▽
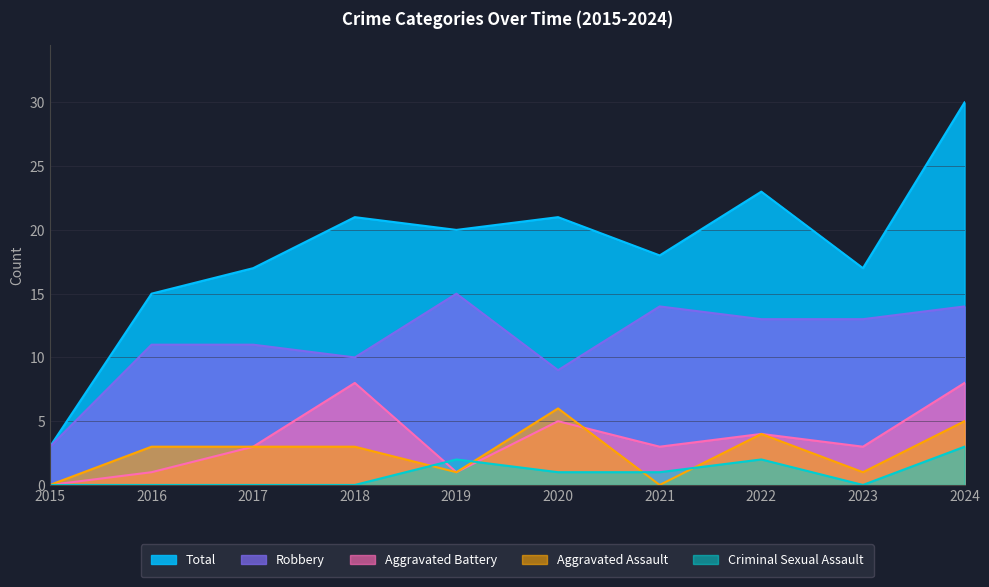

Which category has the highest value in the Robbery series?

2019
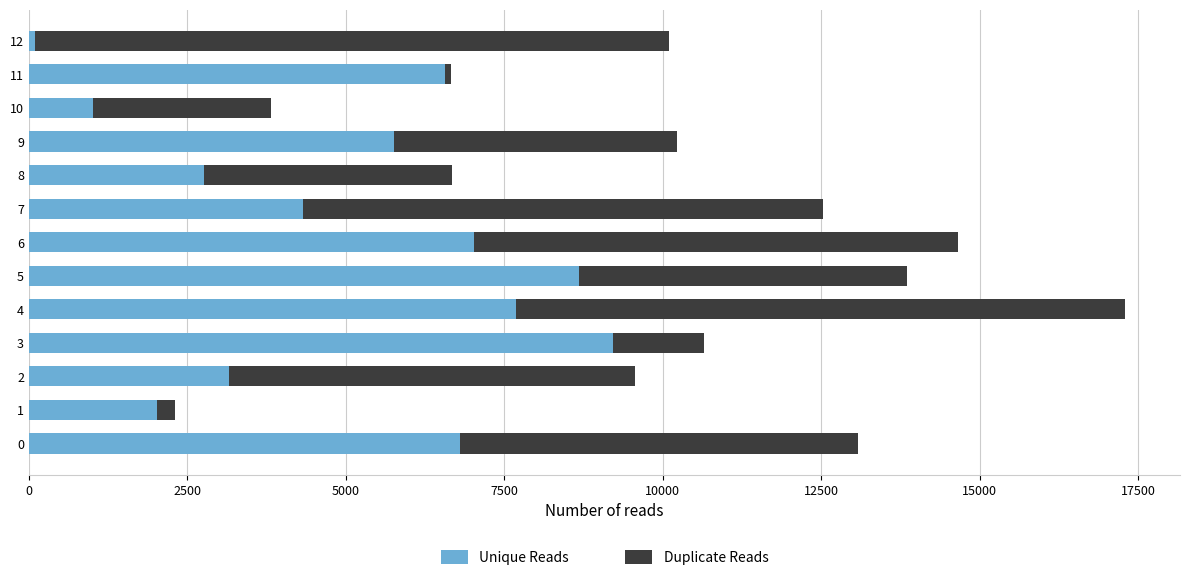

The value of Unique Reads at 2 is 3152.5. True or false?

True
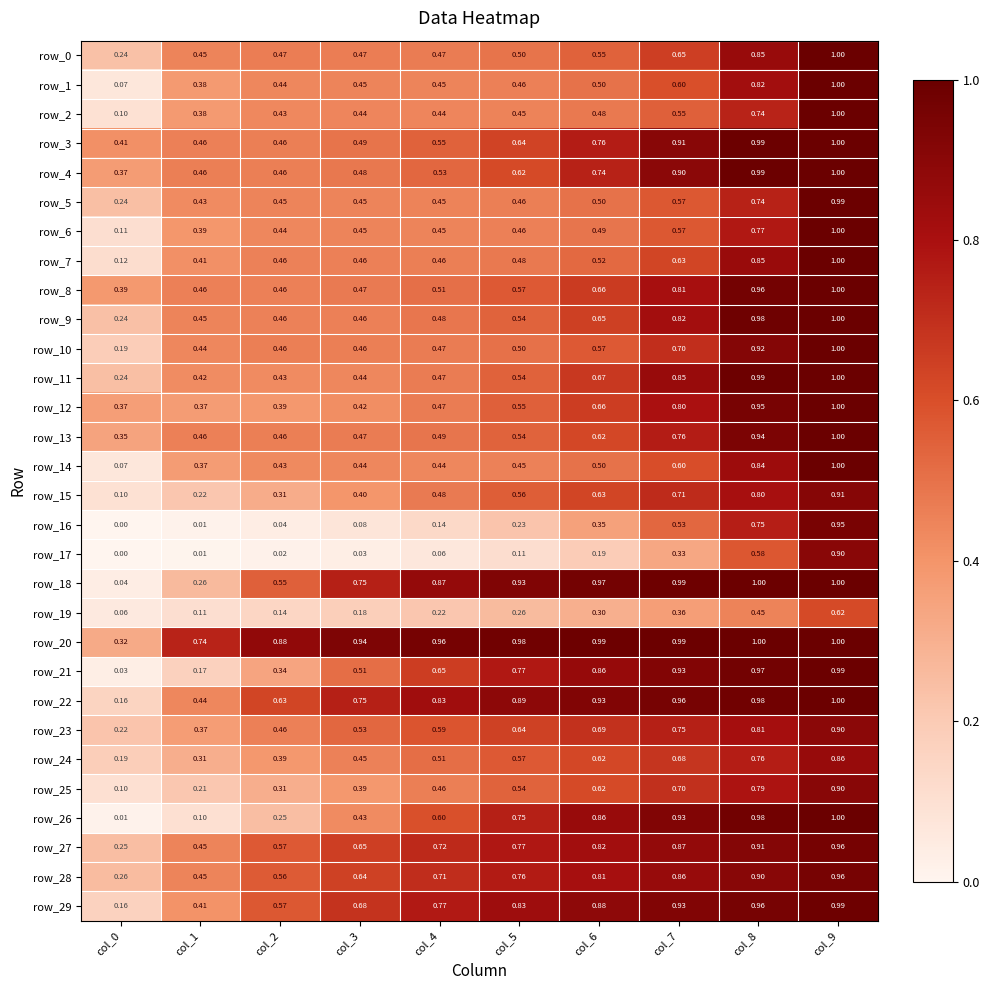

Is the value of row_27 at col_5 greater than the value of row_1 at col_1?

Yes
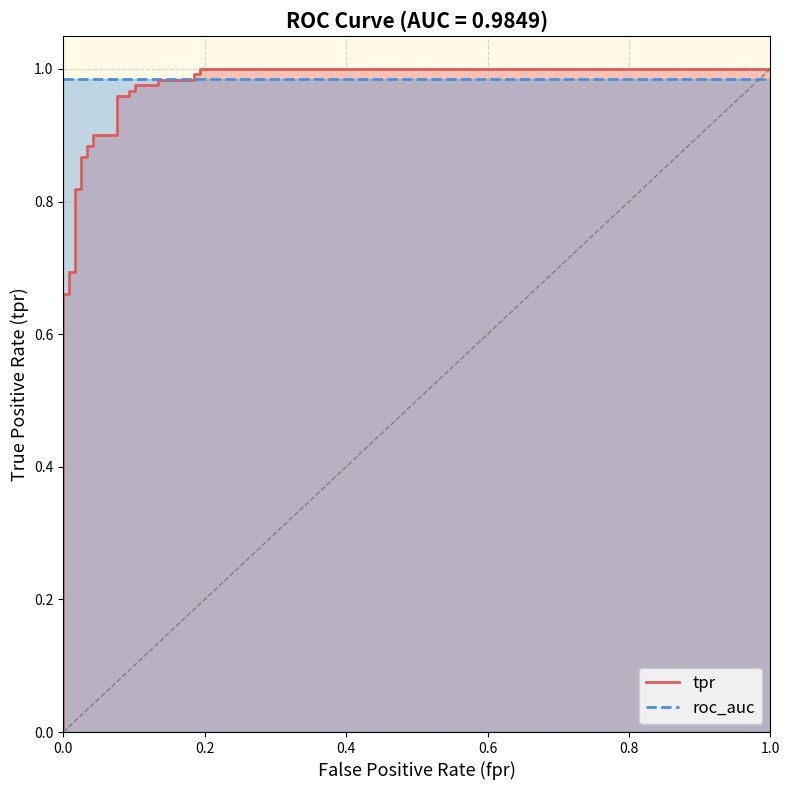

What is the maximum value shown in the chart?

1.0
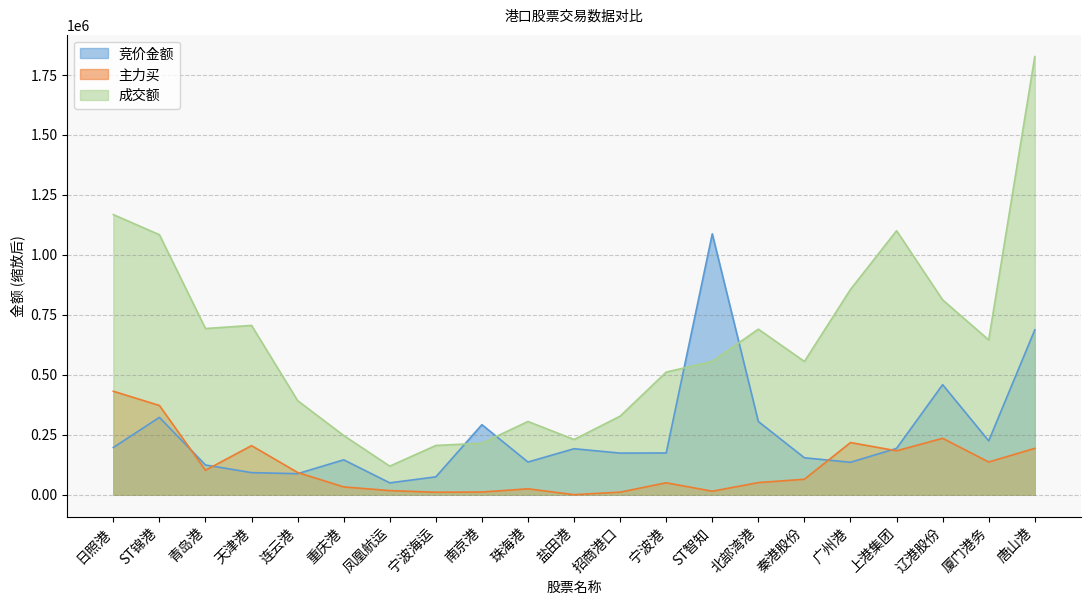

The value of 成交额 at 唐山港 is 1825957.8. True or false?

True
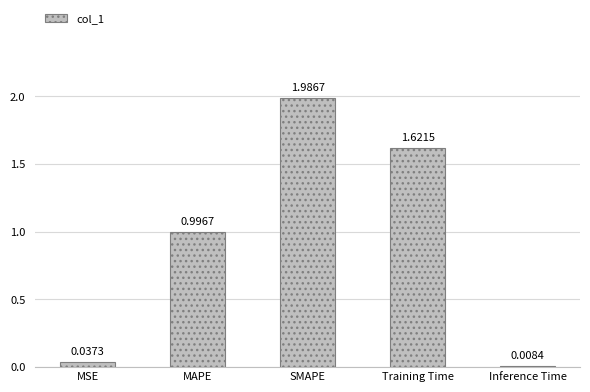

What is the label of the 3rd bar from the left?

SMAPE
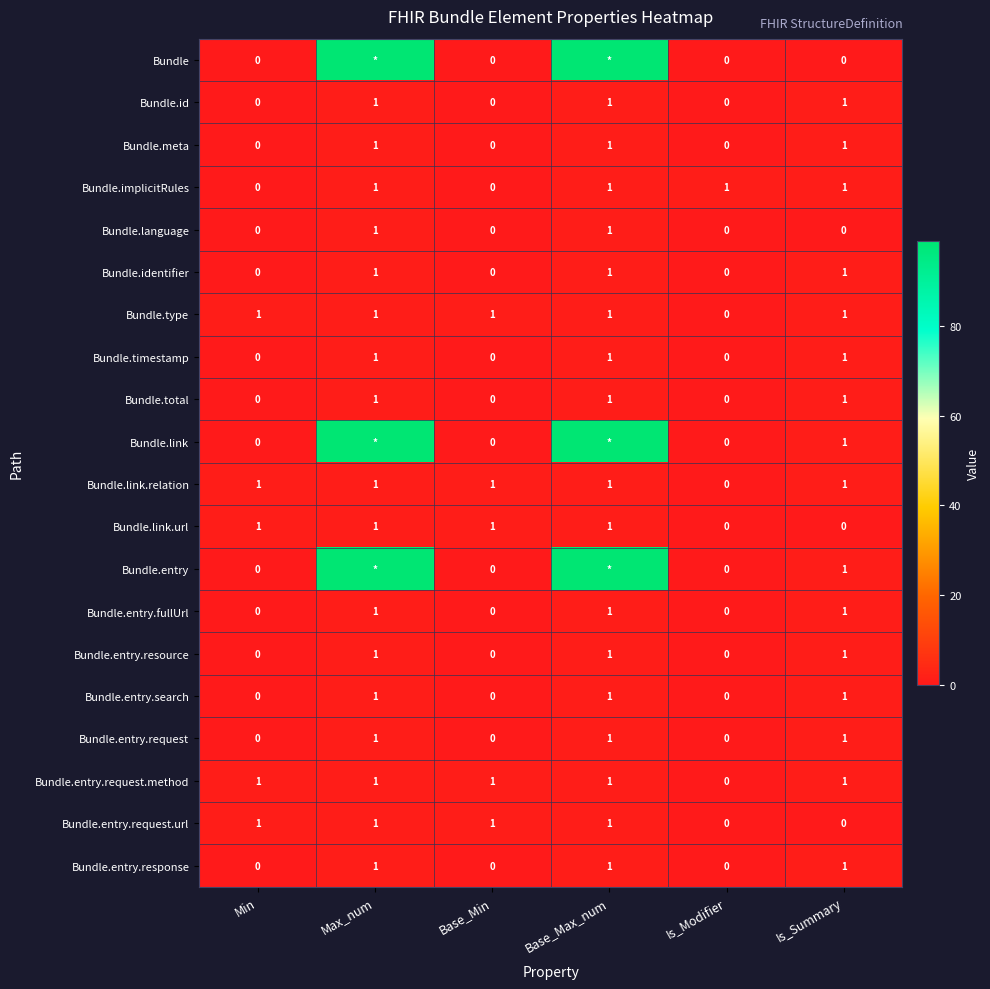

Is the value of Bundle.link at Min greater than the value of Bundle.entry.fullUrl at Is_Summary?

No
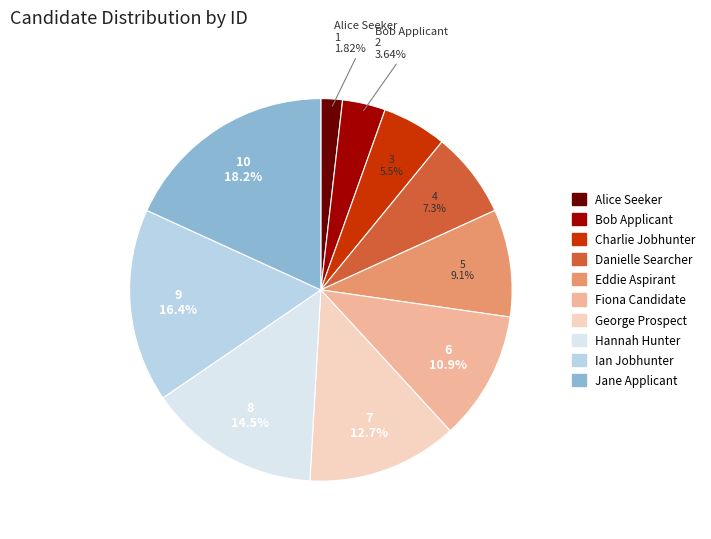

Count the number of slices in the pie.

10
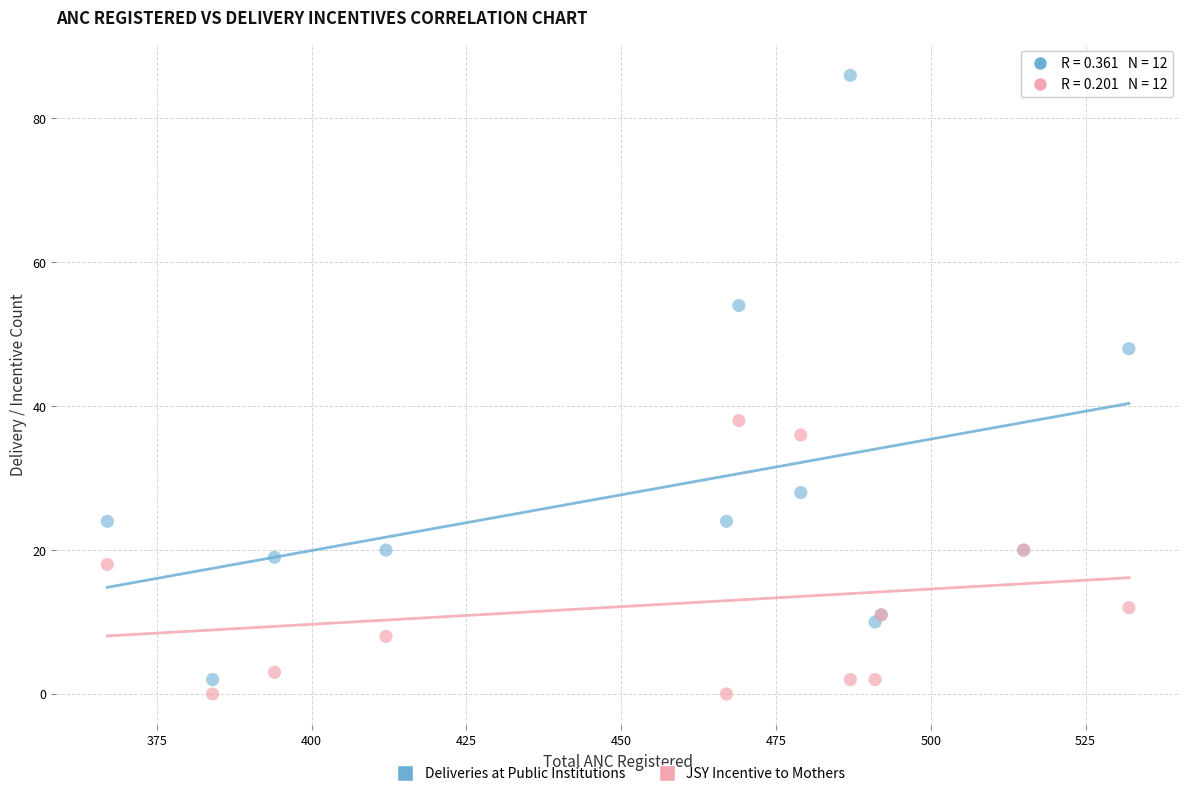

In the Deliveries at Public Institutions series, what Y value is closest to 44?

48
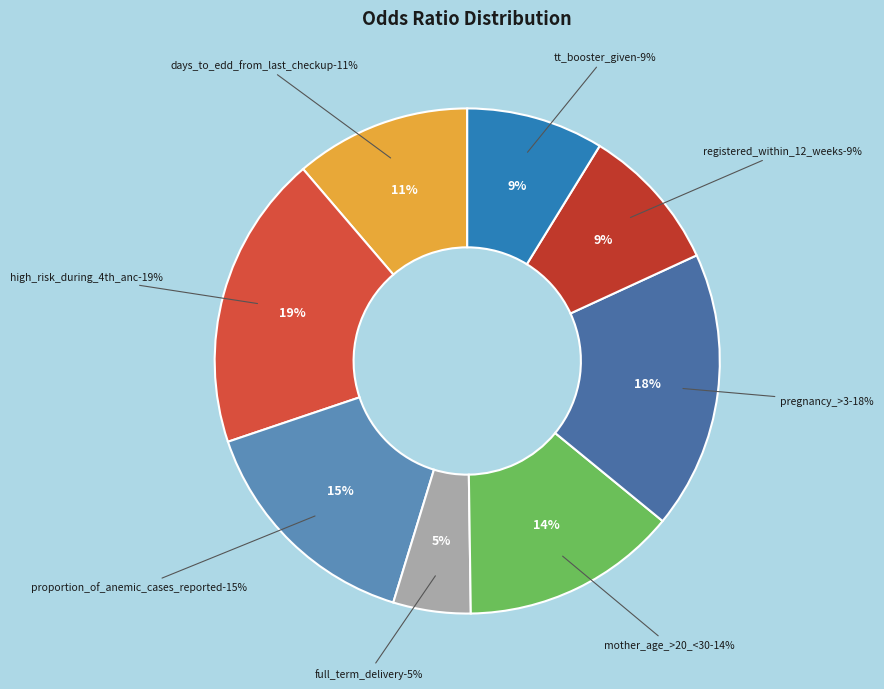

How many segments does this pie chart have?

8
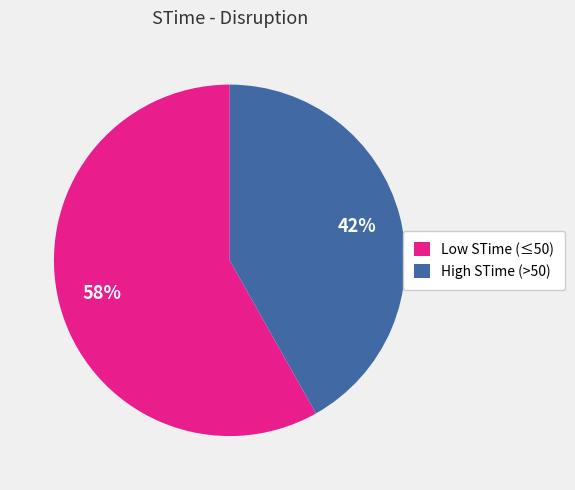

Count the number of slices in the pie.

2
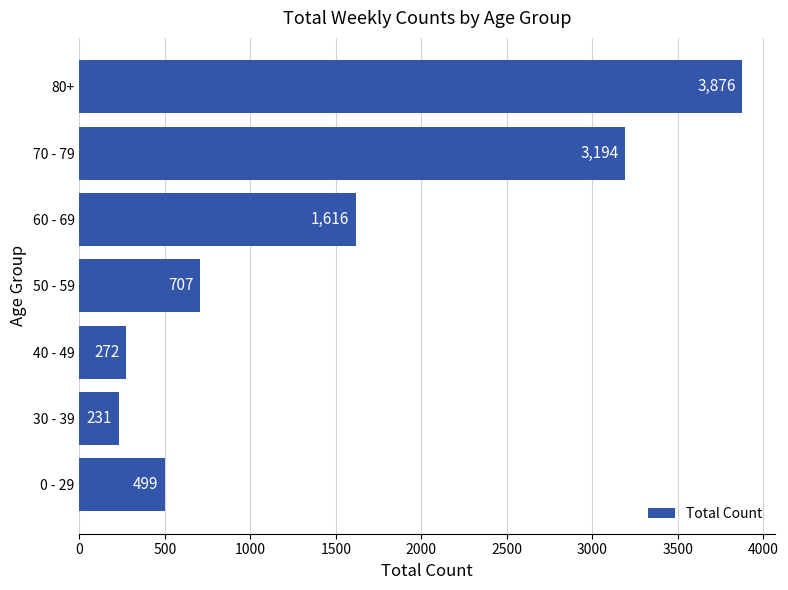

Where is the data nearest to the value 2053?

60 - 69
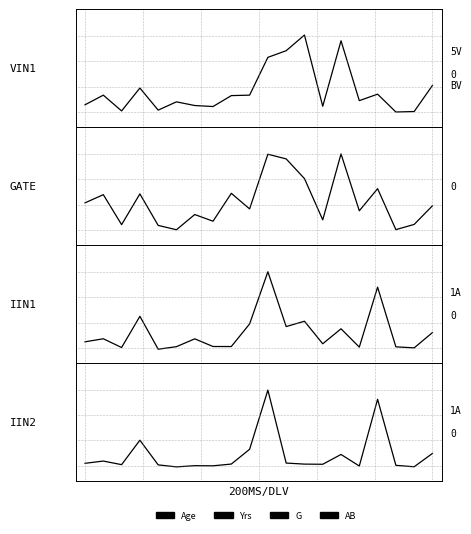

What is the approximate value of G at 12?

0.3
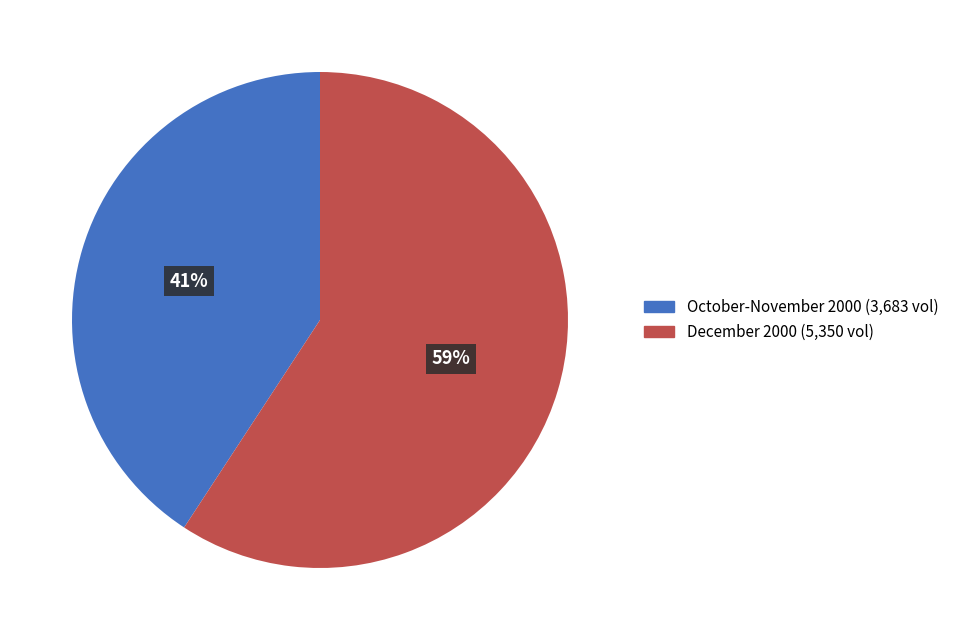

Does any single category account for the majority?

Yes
△
_Directions_.
Put each line of the items above into a JSON list of strings, one string per line. Leave out blank lines and the picture lines.

_Answer for the task_.
[
  "Which category has the highest value in the Robbery series?",
  "2019",
  "The value of Unique Reads at 2 is 3152.5. True or false?",
  "True",
  "Is the value of row_27 at col_5 greater than the value of row_1 at col_1?",
  "Yes",
  "What is the maximum value shown in the chart?",
  "1.0",
  "The value of 成交额 at 唐山港 is 1825957.8. True or false?",
  "True",
  "What is the label of the 3rd bar from the left?",
  "SMAPE",
  "Is the value of Bundle.link at Min greater than the value of Bundle.entry.fullUrl at Is_Summary?",
  "No",
  "Count the number of slices in the pie.",
  "10",
  "In the Deliveries at Public Institutions series, what Y value is closest to 44?",
  "48",
  "How many segments does this pie chart have?",
  "8",
  "Count the number of slices in the pie.",
  "2",
  "Where is the data nearest to the value 2053?",
  "60 - 69",
  "What is the approximate value of G at 12?",
  "0.3",
  "Does any single category account for the majority?",
  "Yes"
]